TEXT BLOCK ▸
....

Oti

Personal information
- Full name: Antonio Manuel Rodríguez Cabo
- Date of birth: 19 October 1969 (age 55)
- Place of birth: Puerto de la Cruz, Spain
- Position(s): Midfielder

Senior career*
- Years: Team / Apps / (Gls)
- 1986–1990: Puerto Cruz
- 1990–1991: Realejos
- 1991–1992: VfL Bochum II
- 1991–1992: VfL Bochum / 0 / (0)
- 1992–1994: Realejos
- 1994–1995: Granada / 17 / (2)
- 1995: Las Palmas / 16 / (2)
- 1995–1996: Granada / 32 / (14)
- 1996–1997: Málaga / 34 / (3)
- 1997–2000: Mensajero / 105 / (14)
- 2000–2001: Universidad / 17 / (0)

....

MATERIAL SUPPLIED ▸
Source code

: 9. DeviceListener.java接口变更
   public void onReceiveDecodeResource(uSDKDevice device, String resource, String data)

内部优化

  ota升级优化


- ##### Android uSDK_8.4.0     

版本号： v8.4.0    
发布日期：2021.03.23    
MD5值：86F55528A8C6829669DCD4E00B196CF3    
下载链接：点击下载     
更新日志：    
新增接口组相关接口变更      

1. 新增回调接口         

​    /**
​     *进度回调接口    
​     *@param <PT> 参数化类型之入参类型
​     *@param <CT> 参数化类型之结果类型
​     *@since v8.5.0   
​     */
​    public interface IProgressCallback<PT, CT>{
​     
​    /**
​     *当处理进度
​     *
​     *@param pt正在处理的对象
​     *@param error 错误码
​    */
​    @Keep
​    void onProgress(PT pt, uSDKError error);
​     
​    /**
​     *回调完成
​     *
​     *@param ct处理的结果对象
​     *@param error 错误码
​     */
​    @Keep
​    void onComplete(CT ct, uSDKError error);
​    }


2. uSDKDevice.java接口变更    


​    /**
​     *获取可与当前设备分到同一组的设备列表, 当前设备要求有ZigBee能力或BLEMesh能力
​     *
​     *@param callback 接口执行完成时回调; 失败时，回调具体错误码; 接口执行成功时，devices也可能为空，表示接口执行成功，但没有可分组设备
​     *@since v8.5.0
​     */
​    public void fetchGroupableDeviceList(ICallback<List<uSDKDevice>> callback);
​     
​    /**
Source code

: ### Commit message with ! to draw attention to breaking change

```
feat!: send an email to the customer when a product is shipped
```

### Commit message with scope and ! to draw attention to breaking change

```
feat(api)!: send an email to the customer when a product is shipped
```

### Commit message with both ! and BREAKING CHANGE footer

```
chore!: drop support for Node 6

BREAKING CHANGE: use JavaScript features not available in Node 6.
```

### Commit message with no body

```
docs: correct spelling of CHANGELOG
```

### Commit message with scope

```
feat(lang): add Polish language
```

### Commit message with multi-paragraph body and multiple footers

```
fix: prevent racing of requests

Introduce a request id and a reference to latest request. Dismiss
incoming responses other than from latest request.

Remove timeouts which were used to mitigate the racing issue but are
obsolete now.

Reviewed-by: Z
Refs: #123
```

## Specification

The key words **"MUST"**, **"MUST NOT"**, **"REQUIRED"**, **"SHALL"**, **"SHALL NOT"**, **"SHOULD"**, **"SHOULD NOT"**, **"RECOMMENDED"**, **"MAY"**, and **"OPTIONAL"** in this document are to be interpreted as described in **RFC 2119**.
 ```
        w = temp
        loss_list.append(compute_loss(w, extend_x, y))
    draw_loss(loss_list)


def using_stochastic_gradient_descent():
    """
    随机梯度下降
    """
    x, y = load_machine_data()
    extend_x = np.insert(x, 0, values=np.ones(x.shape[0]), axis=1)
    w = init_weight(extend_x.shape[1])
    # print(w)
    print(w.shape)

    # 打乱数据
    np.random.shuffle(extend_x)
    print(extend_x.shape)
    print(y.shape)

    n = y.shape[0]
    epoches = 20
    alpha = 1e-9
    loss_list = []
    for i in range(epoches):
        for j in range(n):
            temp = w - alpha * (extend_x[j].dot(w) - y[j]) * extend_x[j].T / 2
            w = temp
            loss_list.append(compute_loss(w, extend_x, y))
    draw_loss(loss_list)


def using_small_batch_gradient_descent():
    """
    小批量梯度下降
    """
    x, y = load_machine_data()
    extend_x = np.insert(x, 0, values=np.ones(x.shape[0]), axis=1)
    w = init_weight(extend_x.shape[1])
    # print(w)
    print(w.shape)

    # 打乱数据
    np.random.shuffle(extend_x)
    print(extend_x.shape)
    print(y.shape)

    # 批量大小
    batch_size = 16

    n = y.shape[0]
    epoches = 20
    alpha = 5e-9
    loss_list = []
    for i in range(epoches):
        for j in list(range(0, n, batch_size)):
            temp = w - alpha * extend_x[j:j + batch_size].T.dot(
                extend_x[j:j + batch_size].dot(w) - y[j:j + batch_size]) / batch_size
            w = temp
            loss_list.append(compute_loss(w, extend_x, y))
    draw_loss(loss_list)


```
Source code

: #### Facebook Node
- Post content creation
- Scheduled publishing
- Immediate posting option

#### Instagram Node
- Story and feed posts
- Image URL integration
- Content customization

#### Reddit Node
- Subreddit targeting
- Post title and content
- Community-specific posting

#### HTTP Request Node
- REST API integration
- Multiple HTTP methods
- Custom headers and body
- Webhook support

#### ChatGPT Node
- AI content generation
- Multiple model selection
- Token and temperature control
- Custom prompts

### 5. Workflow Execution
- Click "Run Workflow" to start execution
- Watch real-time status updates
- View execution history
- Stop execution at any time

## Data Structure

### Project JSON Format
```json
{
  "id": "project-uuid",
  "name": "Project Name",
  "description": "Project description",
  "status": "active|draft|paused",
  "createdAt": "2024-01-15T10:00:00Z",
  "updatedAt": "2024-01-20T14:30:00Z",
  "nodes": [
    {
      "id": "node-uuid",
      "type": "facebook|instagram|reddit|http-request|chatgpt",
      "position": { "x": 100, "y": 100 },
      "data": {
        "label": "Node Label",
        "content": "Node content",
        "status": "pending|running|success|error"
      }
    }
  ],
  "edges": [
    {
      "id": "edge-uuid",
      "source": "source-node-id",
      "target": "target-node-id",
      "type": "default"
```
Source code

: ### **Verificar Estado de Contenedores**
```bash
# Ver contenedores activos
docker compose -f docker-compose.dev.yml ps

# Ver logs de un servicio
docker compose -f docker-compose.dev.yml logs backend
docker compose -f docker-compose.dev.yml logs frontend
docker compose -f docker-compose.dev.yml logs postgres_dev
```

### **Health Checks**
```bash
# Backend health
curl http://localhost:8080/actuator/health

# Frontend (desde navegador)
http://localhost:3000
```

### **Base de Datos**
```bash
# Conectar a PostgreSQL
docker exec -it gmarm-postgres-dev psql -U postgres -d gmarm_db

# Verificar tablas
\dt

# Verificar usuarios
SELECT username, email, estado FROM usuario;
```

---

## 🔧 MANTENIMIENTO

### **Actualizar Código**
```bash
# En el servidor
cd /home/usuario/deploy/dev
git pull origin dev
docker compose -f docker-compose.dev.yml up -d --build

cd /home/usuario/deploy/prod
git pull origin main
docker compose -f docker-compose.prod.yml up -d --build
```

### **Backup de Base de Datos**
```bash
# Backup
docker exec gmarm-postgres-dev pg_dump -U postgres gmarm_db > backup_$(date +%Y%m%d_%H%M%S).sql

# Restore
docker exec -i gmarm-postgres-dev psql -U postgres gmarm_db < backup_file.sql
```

....

TASK BRIEF ▸ Can you continue the Oti profile from the point where it ends? The records come from a different source than the Oti profile.

ANSWER SECTION ▸
= Oti (footballer) =

Spanish footballer

Antonio Manuel Rodríguez Cabo (born 19 October 1969), also known as Oti, is a retired Spanish footballer.

==Career==
Antonio Rodríguez Cabo played for Bundesliga side VfL Bochum in the 1991–92 season, but failed to make a single first team appearance. Almost a decade later he played for Universidad de Las Palmas in the Segunda División, appearing 17 times in the 2000–01 season.